Starting with the line below that holds "Figure 2: (A)" and stopping after the line that holds "Figure 2. The", transcribe the lines exactly, leaving out all pictures.

**DATA SUPPLIED**
————

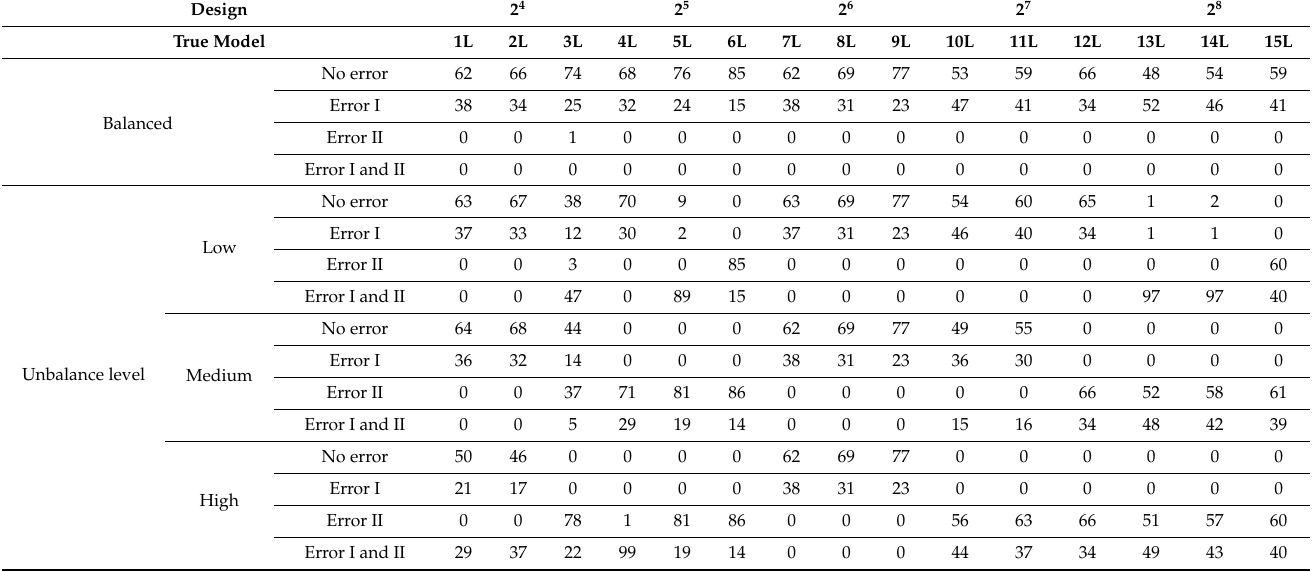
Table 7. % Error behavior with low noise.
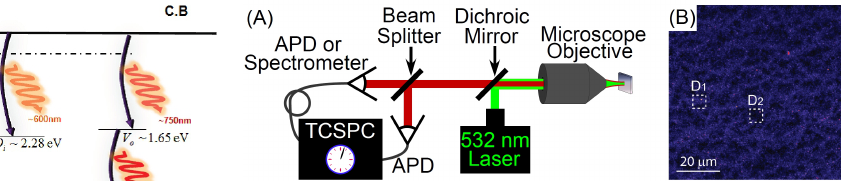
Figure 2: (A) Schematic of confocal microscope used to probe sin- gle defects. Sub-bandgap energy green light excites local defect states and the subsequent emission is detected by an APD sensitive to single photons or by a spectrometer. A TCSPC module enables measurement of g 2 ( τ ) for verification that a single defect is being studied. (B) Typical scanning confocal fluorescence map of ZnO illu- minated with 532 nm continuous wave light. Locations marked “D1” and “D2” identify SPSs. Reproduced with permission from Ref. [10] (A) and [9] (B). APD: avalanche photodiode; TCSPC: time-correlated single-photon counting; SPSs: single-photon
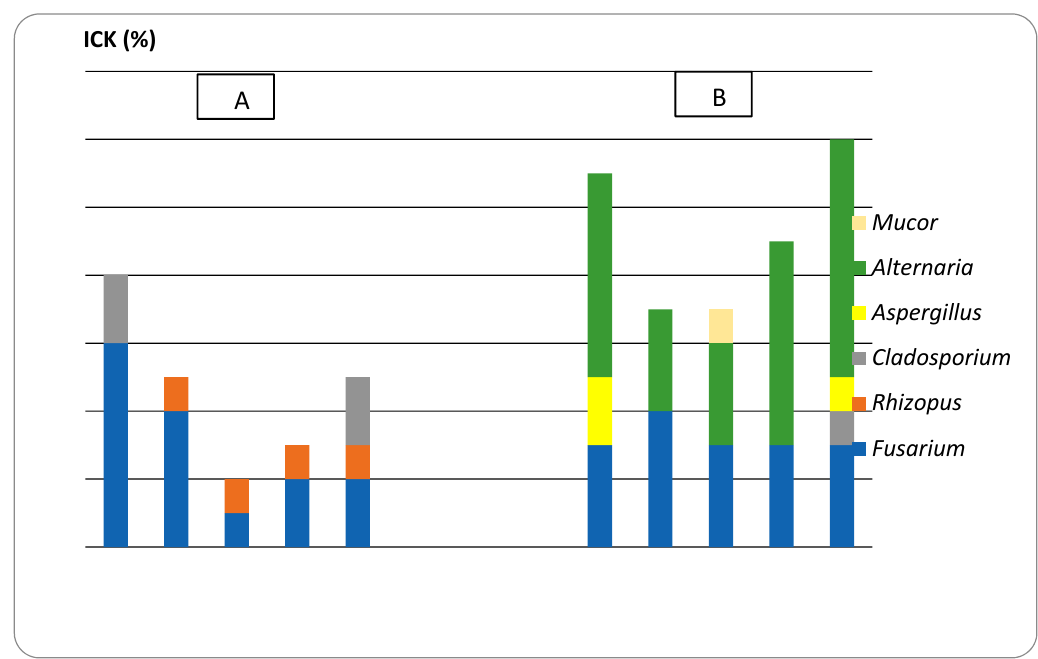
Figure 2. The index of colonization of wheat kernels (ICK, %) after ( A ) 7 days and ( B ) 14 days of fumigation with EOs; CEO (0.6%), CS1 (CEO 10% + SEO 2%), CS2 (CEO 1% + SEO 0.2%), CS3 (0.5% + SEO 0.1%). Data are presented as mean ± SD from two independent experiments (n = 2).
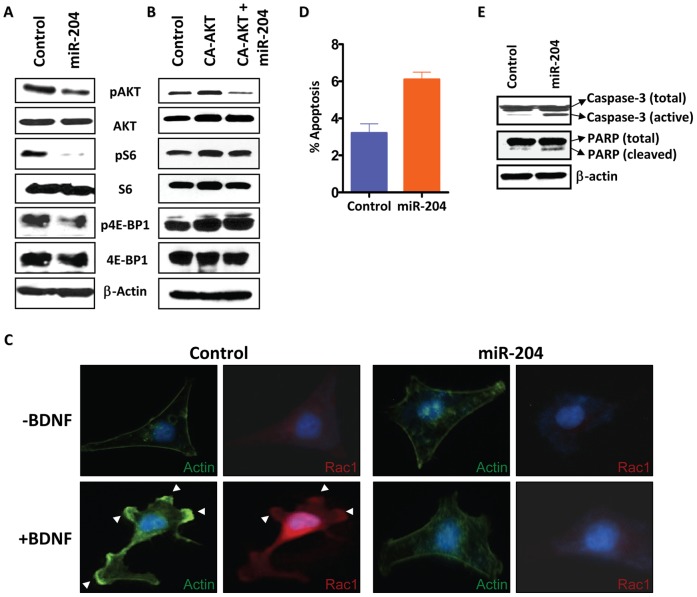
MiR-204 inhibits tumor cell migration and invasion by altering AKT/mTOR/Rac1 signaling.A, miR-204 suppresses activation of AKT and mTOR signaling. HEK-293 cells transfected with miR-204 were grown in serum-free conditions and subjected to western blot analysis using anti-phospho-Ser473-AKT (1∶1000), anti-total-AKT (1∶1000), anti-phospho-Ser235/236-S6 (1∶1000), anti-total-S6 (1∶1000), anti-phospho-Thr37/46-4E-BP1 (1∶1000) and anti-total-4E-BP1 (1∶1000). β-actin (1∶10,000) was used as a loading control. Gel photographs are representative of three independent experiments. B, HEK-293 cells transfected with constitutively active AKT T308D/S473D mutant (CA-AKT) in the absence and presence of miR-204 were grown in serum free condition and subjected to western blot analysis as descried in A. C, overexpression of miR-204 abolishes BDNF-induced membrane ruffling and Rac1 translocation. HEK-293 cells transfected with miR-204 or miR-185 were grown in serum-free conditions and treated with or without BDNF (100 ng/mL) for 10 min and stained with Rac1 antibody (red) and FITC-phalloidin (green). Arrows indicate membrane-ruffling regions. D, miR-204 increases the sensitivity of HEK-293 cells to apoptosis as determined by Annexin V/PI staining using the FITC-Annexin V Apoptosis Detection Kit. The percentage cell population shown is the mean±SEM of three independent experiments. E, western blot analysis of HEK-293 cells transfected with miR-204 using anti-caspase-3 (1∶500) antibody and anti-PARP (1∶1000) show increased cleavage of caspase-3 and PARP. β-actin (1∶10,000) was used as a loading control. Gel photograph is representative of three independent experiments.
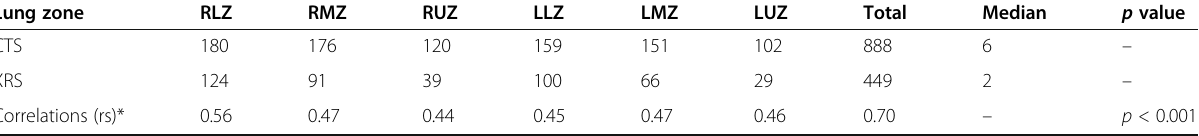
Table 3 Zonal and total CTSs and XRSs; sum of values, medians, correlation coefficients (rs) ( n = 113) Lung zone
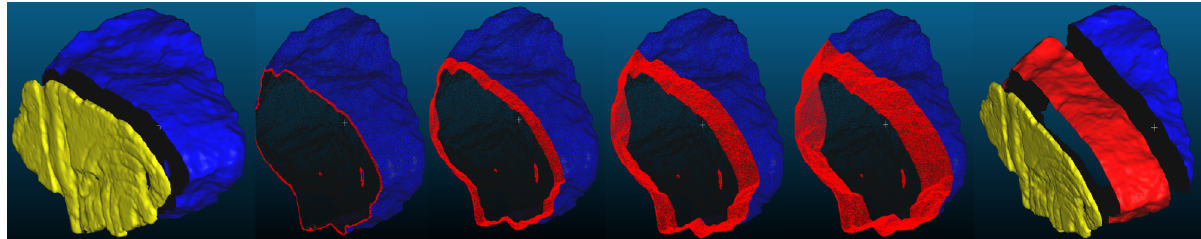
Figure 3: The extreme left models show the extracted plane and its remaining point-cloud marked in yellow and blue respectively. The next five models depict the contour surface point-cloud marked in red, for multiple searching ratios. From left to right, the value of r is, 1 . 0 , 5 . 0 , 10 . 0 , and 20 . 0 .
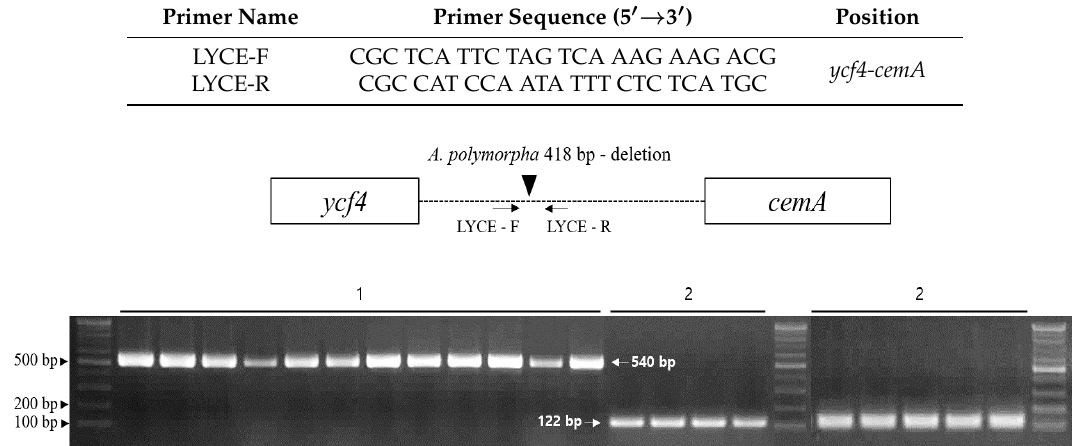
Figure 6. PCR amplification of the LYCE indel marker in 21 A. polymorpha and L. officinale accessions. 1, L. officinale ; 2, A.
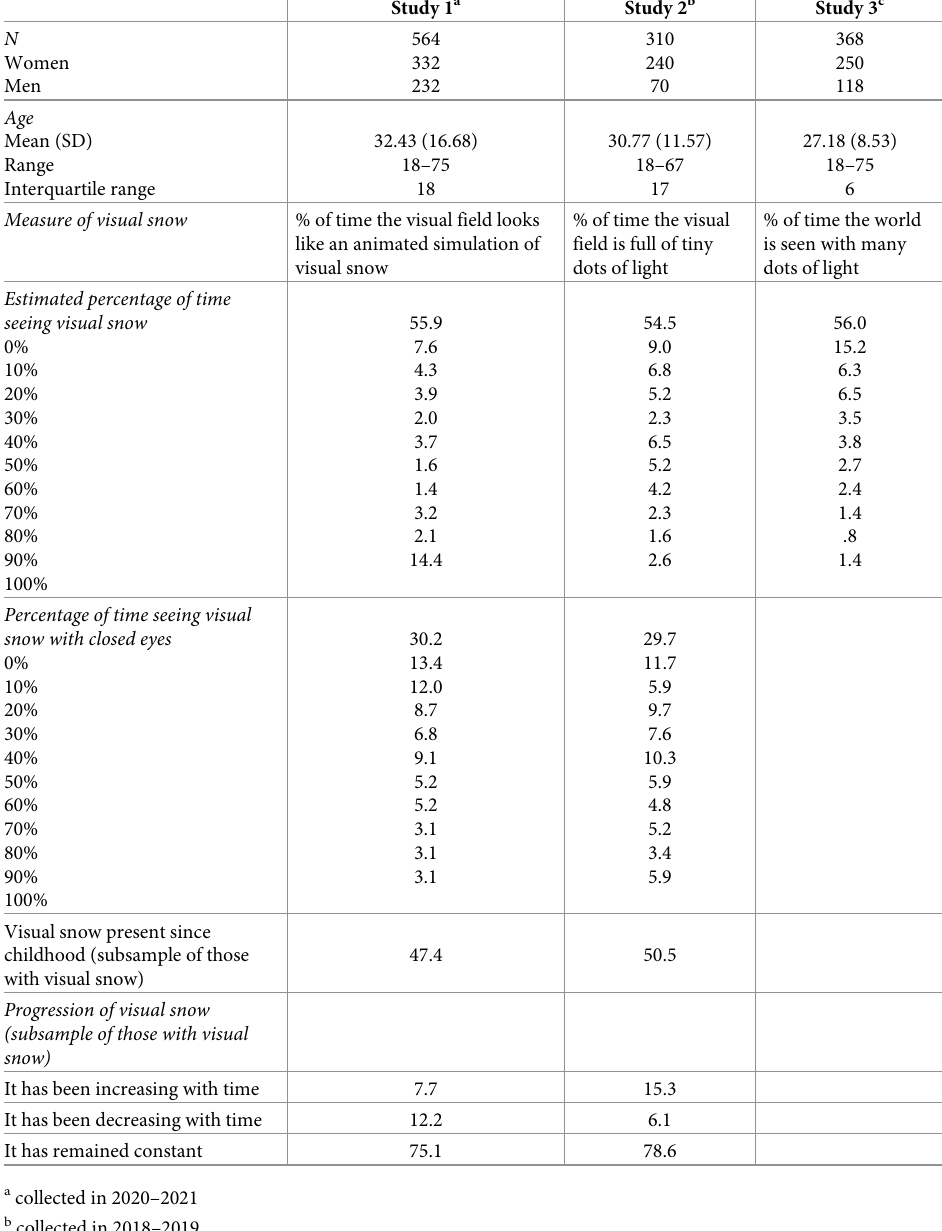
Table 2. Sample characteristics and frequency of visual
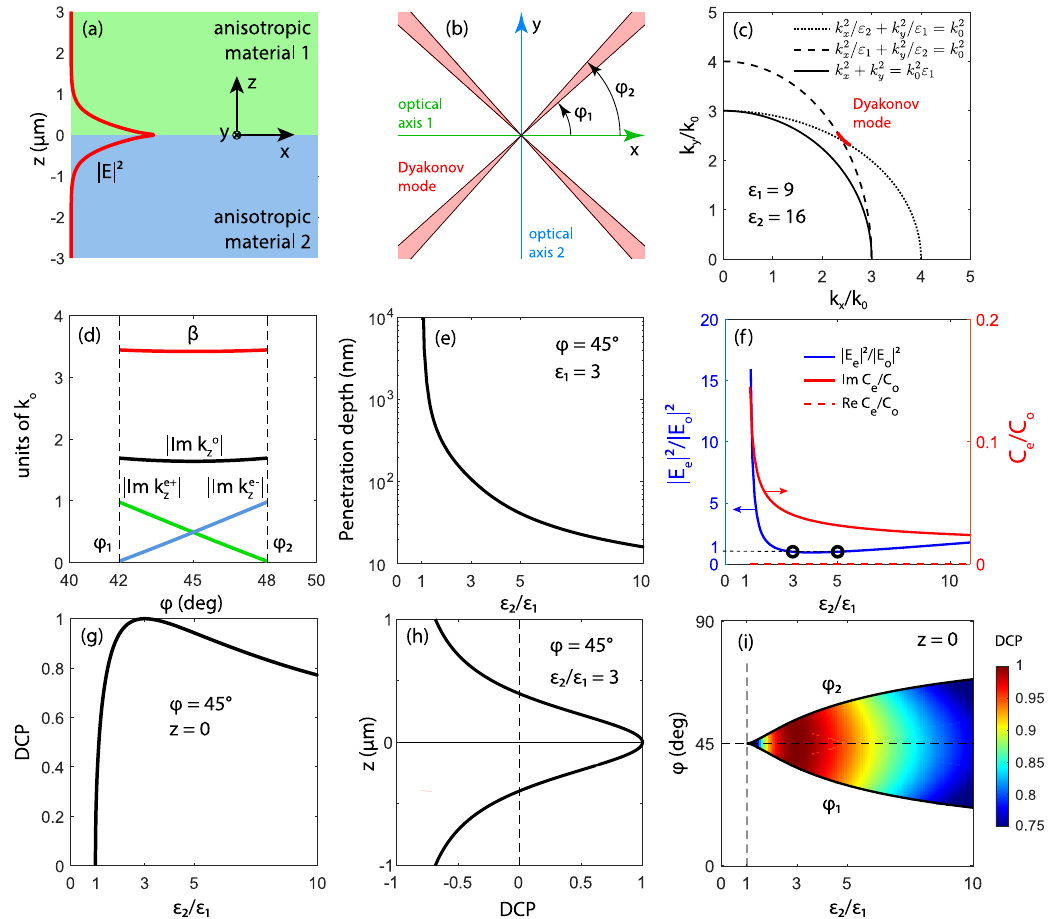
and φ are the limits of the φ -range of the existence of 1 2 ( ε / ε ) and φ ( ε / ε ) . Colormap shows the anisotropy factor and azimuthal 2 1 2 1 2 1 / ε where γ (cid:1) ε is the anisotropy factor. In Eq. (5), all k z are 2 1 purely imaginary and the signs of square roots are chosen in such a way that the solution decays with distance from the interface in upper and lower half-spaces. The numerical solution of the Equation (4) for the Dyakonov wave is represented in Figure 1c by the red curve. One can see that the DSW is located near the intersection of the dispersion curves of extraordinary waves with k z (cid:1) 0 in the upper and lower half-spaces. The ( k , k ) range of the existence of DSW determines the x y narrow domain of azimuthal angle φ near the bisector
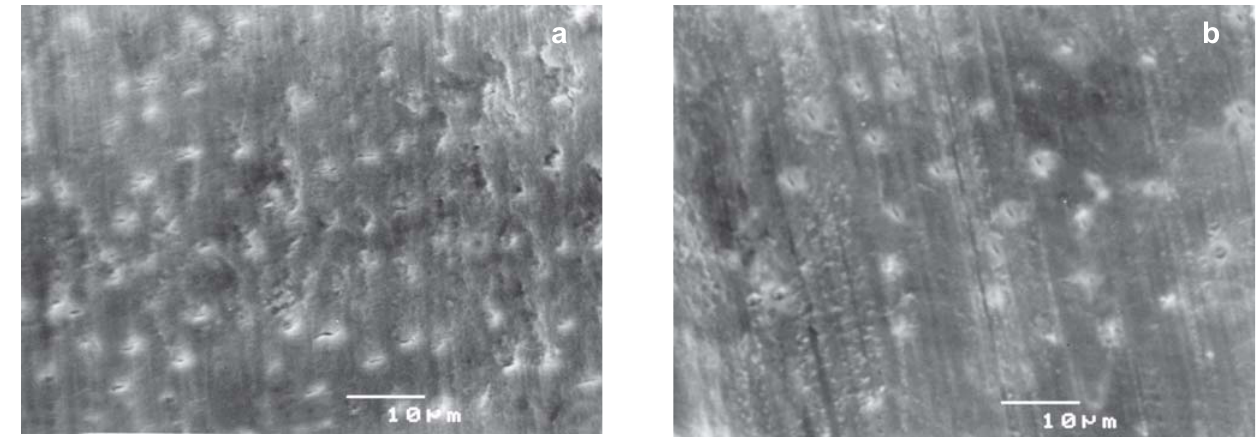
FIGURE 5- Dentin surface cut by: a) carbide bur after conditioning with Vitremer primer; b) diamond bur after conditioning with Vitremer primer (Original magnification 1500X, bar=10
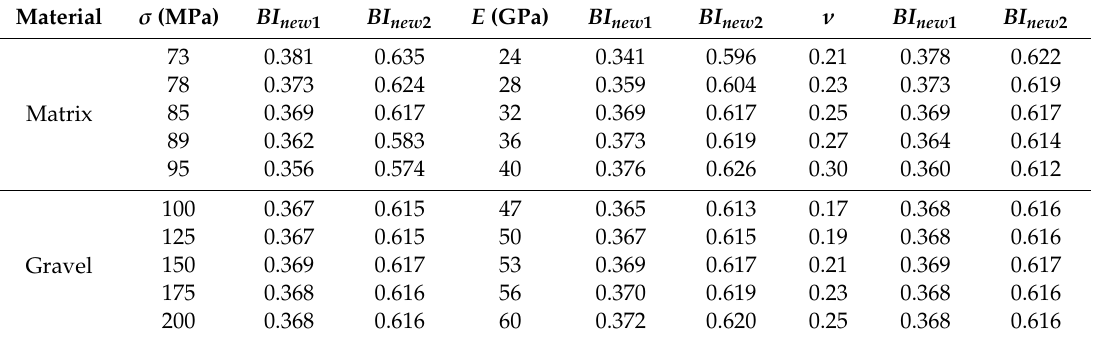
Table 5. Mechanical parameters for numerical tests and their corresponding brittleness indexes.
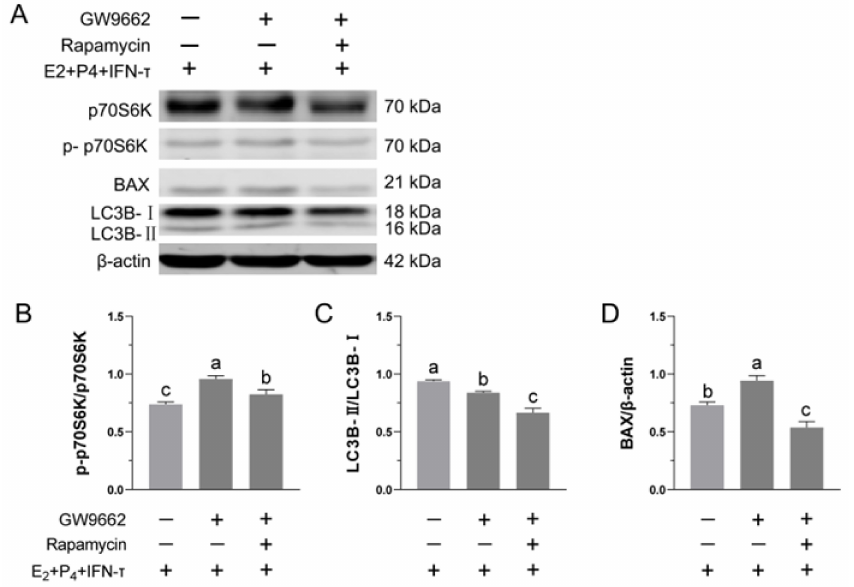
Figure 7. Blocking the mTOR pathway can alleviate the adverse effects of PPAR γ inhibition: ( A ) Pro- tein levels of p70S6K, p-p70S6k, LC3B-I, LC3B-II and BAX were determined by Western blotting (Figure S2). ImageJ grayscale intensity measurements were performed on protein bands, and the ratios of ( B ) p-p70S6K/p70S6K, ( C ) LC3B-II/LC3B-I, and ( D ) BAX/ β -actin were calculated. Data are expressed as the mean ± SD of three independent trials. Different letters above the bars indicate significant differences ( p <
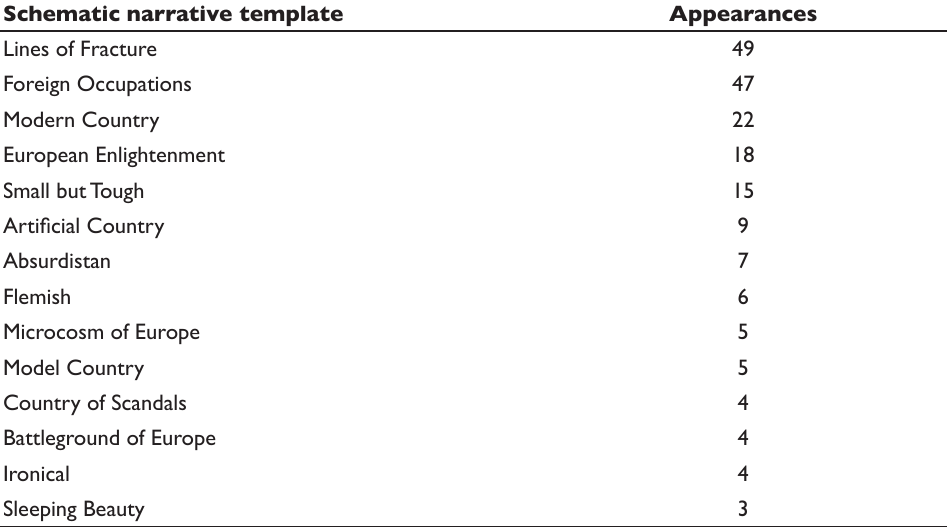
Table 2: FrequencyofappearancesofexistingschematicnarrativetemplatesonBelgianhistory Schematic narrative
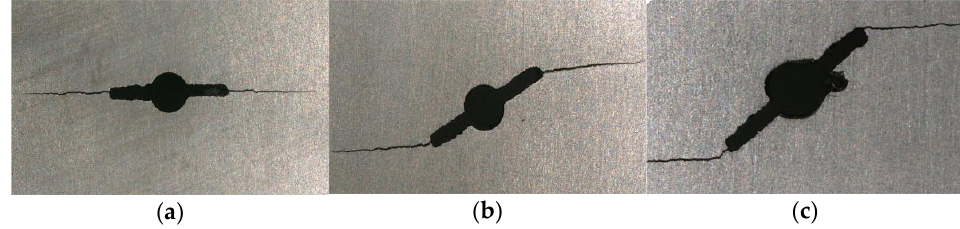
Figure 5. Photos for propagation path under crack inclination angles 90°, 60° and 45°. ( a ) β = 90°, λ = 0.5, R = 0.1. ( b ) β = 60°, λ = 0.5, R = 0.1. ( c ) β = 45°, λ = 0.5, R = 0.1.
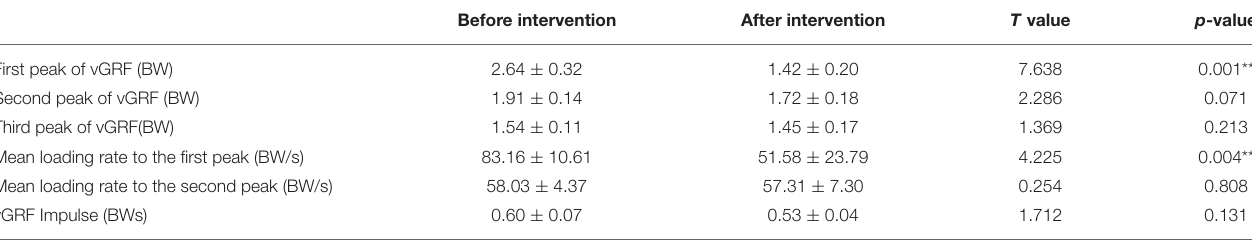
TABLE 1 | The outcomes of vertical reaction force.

————

**ANSWER TO THIS PROBLEM**
Figure 2: (A) Schematic of confocal microscope used to probe sin- gle defects. Sub-bandgap energy green light excites local defect states and the subsequent emission is detected by an APD sensitive to single photons or by a spectrometer. A TCSPC module enables measurement of g 2 ( τ ) for verification that a single defect is being studied. (B) Typical scanning confocal fluorescence map of ZnO illu- minated with 532 nm continuous wave light. Locations marked “D1” and “D2” identify SPSs. Reproduced with permission from Ref. [10] (A) and [9] (B). APD: avalanche photodiode; TCSPC: time-correlated single-photon counting; SPSs: single-photon
Figure 2. The index of colonization of wheat kernels (ICK, %) after ( A ) 7 days and ( B ) 14 days of fumigation with EOs; CEO (0.6%), CS1 (CEO 10% + SEO 2%), CS2 (CEO 1% + SEO 0.2%), CS3 (0.5% + SEO 0.1%). Data are presented as mean ± SD from two independent experiments (n = 2).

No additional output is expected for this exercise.